Problem ▸
Only the lines with "регистре" in the entries below belong in the answer; please copy them.

*** Opening Available data ***

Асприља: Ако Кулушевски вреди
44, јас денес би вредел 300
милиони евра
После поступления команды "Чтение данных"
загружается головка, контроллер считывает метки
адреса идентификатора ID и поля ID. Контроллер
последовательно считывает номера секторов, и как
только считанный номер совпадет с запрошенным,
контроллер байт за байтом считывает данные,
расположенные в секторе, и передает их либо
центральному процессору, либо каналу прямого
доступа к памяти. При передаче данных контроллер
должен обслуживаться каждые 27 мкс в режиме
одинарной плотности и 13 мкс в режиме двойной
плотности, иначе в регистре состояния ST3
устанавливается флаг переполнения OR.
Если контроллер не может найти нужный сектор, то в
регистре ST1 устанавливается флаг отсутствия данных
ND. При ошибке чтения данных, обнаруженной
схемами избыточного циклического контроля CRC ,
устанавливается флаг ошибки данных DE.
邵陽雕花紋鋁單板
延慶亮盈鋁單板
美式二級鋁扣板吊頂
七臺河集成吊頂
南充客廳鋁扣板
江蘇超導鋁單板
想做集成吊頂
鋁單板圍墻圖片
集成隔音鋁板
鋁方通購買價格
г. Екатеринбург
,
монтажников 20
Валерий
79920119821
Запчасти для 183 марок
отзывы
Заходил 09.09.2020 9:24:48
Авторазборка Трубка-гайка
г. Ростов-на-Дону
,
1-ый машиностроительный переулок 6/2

*** Closing Available data ***
*** Opening Available data ***

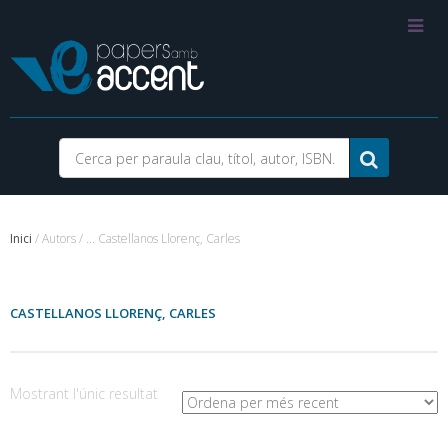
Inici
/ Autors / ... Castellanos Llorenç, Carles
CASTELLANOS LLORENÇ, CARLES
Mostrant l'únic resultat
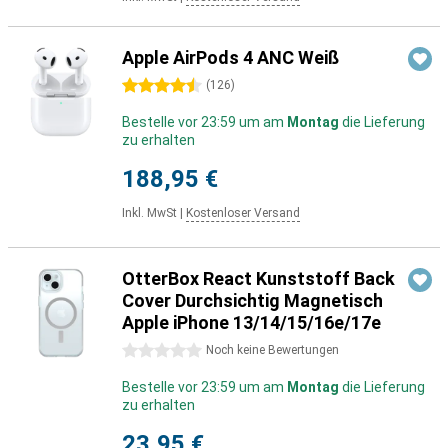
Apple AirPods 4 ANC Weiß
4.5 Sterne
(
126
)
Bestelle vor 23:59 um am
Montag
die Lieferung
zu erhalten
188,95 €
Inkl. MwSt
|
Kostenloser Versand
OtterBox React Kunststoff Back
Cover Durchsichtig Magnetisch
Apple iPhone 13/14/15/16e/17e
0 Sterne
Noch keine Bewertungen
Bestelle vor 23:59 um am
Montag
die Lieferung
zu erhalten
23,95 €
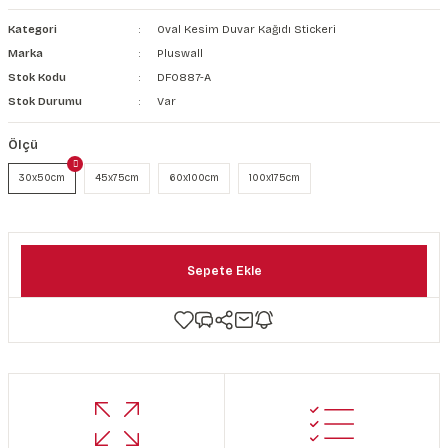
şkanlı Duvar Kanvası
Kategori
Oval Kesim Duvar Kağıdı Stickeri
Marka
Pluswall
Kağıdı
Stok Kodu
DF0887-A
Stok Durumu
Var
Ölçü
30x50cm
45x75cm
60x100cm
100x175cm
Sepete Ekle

*** Closing Available data ***

Reply to the exercise ▸
плотности, иначе в регистре состояния ST3
регистре ST1 устанавливается флаг отсутствия данных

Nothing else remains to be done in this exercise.